Shape labeling records:
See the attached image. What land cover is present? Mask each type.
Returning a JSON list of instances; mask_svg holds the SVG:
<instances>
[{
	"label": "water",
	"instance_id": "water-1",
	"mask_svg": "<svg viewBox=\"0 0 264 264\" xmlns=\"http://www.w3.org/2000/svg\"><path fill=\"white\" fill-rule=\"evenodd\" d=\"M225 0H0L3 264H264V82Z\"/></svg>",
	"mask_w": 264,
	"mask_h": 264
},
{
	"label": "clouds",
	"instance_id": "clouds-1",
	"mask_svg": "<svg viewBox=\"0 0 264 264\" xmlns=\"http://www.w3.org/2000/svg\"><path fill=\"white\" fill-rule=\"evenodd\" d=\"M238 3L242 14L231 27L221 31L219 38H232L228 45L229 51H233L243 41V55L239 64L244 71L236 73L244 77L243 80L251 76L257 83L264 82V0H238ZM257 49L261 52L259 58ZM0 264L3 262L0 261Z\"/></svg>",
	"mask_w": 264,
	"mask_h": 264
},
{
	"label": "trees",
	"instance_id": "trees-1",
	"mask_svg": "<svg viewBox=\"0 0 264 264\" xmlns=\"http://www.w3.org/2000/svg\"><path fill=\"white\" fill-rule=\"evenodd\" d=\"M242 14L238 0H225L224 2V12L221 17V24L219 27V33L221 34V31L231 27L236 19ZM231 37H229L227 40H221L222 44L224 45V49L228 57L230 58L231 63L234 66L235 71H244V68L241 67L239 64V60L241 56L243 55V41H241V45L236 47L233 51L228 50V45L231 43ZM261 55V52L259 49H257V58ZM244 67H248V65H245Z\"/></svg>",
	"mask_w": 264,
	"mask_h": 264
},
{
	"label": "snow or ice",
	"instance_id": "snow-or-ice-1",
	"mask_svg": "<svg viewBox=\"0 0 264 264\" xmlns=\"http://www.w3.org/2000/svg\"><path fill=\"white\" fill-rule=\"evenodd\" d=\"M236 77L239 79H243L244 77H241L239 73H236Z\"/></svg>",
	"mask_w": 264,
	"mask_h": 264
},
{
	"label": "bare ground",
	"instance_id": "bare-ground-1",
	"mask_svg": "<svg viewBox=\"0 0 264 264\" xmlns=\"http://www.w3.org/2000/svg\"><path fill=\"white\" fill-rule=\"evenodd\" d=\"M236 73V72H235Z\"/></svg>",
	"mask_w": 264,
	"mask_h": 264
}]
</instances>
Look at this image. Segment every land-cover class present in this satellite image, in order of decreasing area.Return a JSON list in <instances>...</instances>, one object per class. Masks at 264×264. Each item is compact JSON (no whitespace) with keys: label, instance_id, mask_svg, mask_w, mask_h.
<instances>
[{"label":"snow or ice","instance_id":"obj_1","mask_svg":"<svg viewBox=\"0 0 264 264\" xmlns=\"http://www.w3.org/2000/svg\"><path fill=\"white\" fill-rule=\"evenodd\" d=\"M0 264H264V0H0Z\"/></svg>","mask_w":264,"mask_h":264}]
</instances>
---
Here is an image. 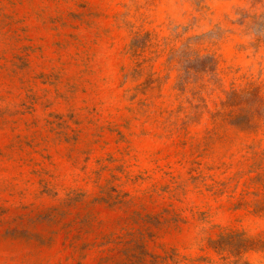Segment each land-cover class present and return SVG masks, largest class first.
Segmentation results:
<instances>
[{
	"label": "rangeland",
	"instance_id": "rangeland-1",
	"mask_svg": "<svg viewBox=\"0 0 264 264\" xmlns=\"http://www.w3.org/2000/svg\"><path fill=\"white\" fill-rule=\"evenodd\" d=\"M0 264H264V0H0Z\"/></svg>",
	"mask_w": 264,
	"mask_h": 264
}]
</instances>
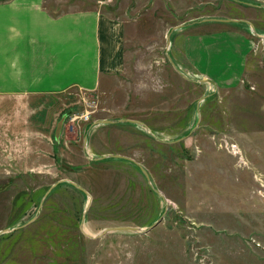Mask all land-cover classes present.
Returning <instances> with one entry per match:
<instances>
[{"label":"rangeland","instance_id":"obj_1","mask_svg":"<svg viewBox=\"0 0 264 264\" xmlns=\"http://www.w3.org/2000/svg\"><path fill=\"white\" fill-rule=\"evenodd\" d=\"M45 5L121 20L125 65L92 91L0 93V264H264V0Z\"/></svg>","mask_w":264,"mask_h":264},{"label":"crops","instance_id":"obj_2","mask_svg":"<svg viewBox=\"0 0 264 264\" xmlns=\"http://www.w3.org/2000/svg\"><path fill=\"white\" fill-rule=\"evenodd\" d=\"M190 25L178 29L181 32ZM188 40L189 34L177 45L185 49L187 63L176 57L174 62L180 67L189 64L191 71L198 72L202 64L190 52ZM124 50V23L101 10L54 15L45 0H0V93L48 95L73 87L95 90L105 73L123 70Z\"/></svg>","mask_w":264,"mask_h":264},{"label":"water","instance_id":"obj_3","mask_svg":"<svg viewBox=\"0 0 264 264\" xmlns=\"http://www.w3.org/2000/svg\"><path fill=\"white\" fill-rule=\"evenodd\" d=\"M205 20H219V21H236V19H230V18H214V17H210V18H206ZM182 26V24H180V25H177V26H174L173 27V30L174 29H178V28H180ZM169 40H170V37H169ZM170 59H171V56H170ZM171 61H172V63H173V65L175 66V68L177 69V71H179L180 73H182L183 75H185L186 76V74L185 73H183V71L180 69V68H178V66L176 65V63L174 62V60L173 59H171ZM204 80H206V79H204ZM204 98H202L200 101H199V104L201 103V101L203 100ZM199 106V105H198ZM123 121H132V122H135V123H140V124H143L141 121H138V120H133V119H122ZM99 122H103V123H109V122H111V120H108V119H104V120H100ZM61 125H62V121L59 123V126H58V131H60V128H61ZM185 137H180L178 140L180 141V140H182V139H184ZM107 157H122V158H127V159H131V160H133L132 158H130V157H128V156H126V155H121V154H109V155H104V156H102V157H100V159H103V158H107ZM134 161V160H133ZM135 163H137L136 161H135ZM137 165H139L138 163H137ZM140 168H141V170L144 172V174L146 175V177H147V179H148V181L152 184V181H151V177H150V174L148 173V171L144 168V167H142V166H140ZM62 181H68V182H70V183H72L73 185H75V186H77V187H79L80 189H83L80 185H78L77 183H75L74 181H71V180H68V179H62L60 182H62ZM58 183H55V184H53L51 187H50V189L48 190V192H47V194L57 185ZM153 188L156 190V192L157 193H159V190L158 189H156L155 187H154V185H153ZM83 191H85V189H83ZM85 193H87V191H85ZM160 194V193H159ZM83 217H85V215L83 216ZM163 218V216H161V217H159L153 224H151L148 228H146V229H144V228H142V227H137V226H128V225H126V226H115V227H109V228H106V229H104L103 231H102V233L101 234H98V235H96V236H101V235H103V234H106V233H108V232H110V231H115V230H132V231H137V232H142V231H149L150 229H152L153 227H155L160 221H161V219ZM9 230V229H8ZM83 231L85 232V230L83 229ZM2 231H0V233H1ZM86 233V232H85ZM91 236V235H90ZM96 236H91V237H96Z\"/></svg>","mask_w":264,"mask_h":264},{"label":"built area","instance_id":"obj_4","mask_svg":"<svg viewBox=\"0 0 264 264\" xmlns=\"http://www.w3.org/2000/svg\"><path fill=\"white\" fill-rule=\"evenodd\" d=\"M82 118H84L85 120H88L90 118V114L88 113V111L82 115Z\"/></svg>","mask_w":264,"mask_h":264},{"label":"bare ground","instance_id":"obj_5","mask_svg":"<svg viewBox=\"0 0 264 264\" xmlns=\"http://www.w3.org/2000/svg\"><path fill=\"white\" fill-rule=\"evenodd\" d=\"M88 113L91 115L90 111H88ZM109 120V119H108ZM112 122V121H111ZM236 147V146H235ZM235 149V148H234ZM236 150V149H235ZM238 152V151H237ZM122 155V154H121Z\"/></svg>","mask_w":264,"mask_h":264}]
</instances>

**TASK TO COMPLETE:** Report every line in the rows above that contains the string "snow". Case matters.

**RESULT FOR THIS EXERCISE:**
	"label": "snow or ice",
	"instance_id": "snow-or-ice-1",
[{"label":"snow or ice","instance_id":"obj_1","mask_svg":"<svg viewBox=\"0 0 264 264\" xmlns=\"http://www.w3.org/2000/svg\"><path fill=\"white\" fill-rule=\"evenodd\" d=\"M0 264H264V0H0Z\"/></svg>","mask_w":264,"mask_h":264}]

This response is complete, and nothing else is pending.